Je l’invitai à s’asseoir.

— Nous serions peut-être plus à l’aise dans votre cabinet de travail, car ce que j’ai à vous dire est confidentiel.

— Personne ne nous entendra ici.

— Ah ! je croyais que vous me feriez visiter votre cabinet. Je n’ai jamais eu l’occasion d’y pénétrer.

— Je vous assure que nous serons très à l’aise ici. Puis-je vous offrir un verre de bière.

— Ce n’est pas de refus. Je pensais que si vous avez un bureau aussi luxueux dans l’antichambre, et, à ce que je vois, inemployé, le vôtre doit être encore plus beau.

— Je trouve plus pratique de travailler sur une table.

Je versai la bière glacée que la bonne avait apportée et attendis ses révélations.

— On ne vous voit pas souvent au journal, Julien.

— Je suis très occupé.

— Je le sais. J’ai appris une chose d’une importance primordiale pour votre campagne.

Il s’interrompit pour porter son verre à ses lèvres.

— Chamel se présente contre vous.

— Mais Chamel est mon organisateur.

— Justement. Au lieu de travailler pour vous, il se fait des amis avec votre argent et, surtout, il a l’appui secret des Berthomieu. Il attend au dernier moment pour annoncer sa candidature.

Voyant l’impression que cette nouvelle, que je pressentais déjà à certains indices, produisait sur moi, Loignon fut pris d’inquiétude.

— Vous savez, Julien, j’ai fait ça pour vous rendre service.

— Venez avec moi chez Vaillant.

Loignon était trop heureux d’assister à une scène comme celle-là. Il me voyait effondré. Je me sentais impuissant, à la veille du congrès, à rallier mes amis. Ce coup détruisait toutes mes illusions.

Vaillant, que je trouvai en plein travail, n’en pouvait croire ses oreilles. Loignon tenait des preuves irrécusables surprises par Bonneville et qui ne nous laissaient aucun doute sur la trahison de l’organisateur.

— Que comptes-tu faire ?

— Je ne puis rien contre les manigances de Chamel, nous ne pourrions pas descendre aussi bas que lui au congrès. Mais nous le battrons au scrutin. Il peut acheter les délégués, mais je lui susciterai deux adversaires dans le parti s’il le faut ; il sera défait.

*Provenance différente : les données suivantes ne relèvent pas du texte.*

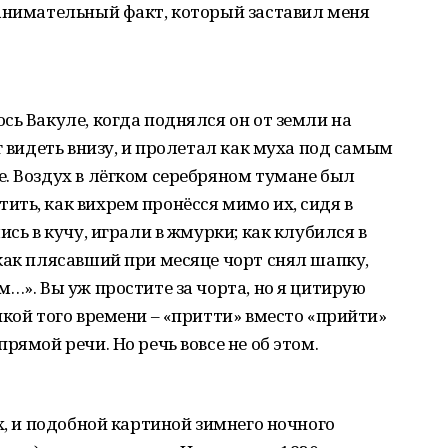
занимательный факт, который заставил меня
сь Вакуле, когда поднялся он от земли на
г видеть внизу, и пролетал как муха под самым
. Воздух в лёгком серебряном тумане был
ть, как вихрем пронёсся мимо их, сидя в
ись в кучу, играли в жмурки; как клубился в
как плясавший при месяце чорт снял шапку,
м…». Вы уж простите за чорта, но я цитирую
икой того времени – «притти» вместо «прийти»
рямой речи. Но речь вовсе не об этом.
х, и подобной картиной зимнего ночного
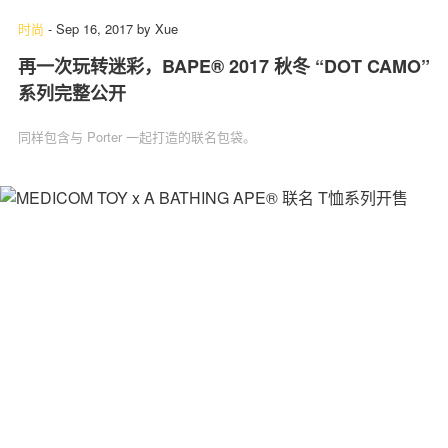
时尚
-
Sep 16, 2017
by
Xue
再一次玩转迷彩，BAPE® 2017 秋冬 “DOT CAMO”
系列完整公开
同样包含与 Porter 一起打造的联名包袋。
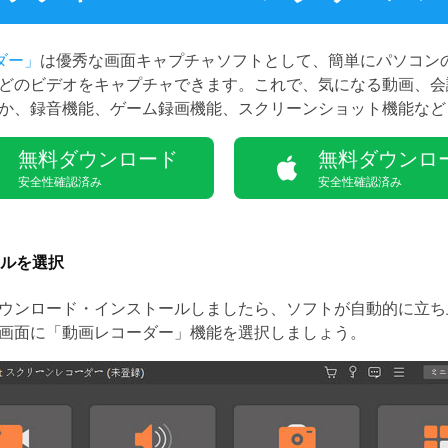
ーダー」
は優秀な画面キャプチャソフトとして、簡単にパソコン
どのビデオをキャプチャできます。これで、気になる動画、会
か、録音機能、ゲーム録画機能、スクリーンショット機能など
無料ダウンロード
無料ダウンロ
安全性確認済み
安全性確認済み
ルを選択
ウンロード・インストールしましたら、ソフトが自動的に立ち
画面に「動画レコーダー」機能を選択しましょう。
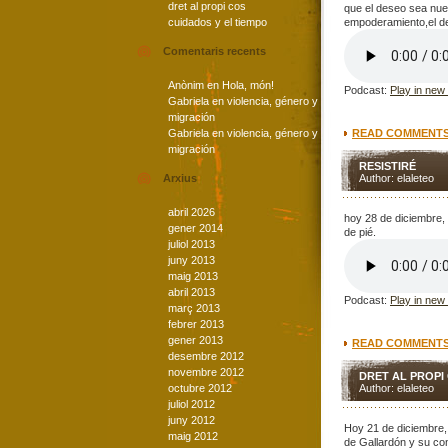
dret al propi cos
que el deseo sea nue
cuidados y el tiempo
empoderamiento,el de
Comentaris recents
Anònim
en
Hola, món!
Podcast:
Play in new
Gabriela
en
violencia, género y
migración
Gabriela
en
violencia, género y
READ COMMENTS 
migración
RESISTIRÉ
Arxius
Author: elaleteo
abril 2026
hoy 28 de diciembre,
gener 2014
de pié.
juliol 2013
juny 2013
maig 2013
abril 2013
Podcast:
Play in new
març 2013
febrer 2013
gener 2013
READ COMMENTS 
desembre 2012
novembre 2012
DRET AL PROPI
octubre 2012
Author: elaleteo
juliol 2012
juny 2012
Hoy 21 de diciembre
maig 2012
de Gallardón y su co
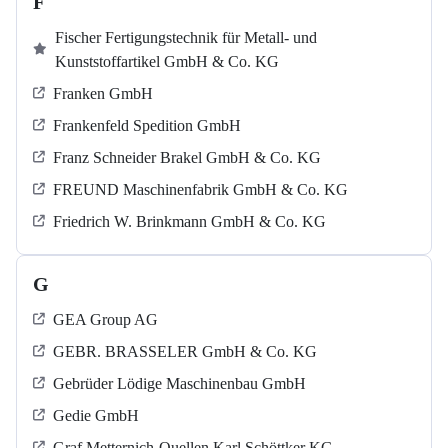
F
Fischer Fertigungstechnik für Metall- und
Kunststoffartikel GmbH & Co. KG
Franken GmbH
Frankenfeld Spedition GmbH
Franz Schneider Brakel GmbH & Co. KG
FREUND Maschinenfabrik GmbH & Co. KG
Friedrich W. Brinkmann GmbH & Co. KG
G
GEA Group AG
GEBR. BRASSELER GmbH & Co. KG
Gebrüder Lödige Maschinenbau GmbH
Gedie GmbH
Graf Metternich-Quellen Karl Schöttker KG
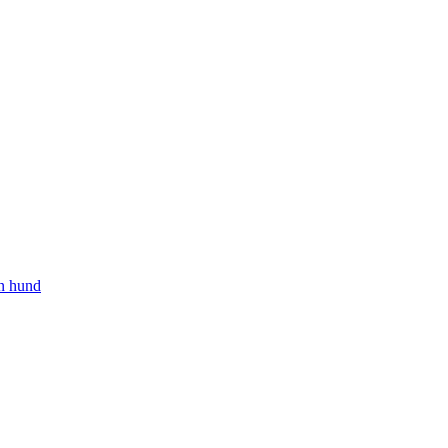
in hund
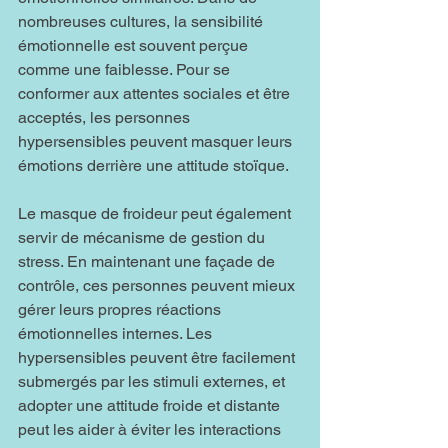
nombreuses cultures, la sensibilité 
émotionnelle est souvent perçue 
comme une faiblesse. Pour se 
conformer aux attentes sociales et être 
acceptés, les personnes 
hypersensibles peuvent masquer leurs 
émotions derrière une attitude stoïque.
Le masque de froideur peut également 
servir de mécanisme de gestion du 
stress. En maintenant une façade de 
contrôle, ces personnes peuvent mieux 
gérer leurs propres réactions 
émotionnelles internes. Les 
hypersensibles peuvent être facilement 
submergés par les stimuli externes, et 
adopter une attitude froide et distante 
peut les aider à éviter les interactions 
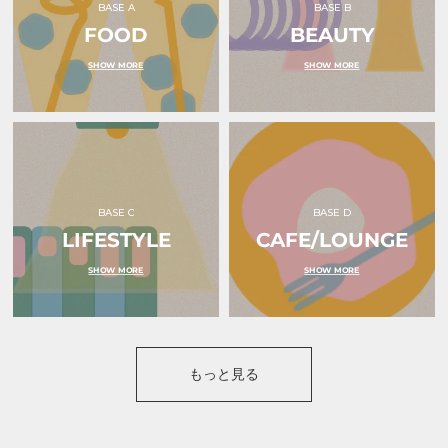
BASE A
BASE B
｜
ク
ン
ｏ
FOOD
リ
BEAUTY
チ
ｋ
ボ
ェ
ｕ
ン
ッ
SHOW MORE
SHOW MORE
ｒ
｜
ク
ｕ
ｏ
｜
（オ
ｋ
ｏ
ク
ｕ
ｋ
ル）
ｒ
ｕ
ｕ
ｒ
（オ
ｕ
ク
（オ
ル）
ク
ル）
BASE C
BASE D
LIFESTYLE
CAFE/LOUNGE
SHOW MORE
SHOW MORE
もっと見る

— Mais, dit Vaillant, il ne peut rien sans les Berthomieu ; j’ai entendu dire que ton père détient plusieurs de leurs billets. Tout n’est pas perdu.

Décidé à me retirer, et fouetté par la trahison de Chamel, je me voyais menant la lutte avec plus d’énergie que je ne l’avais fait jusque-là, ayant une invincible répugnance à me mettre en vedette.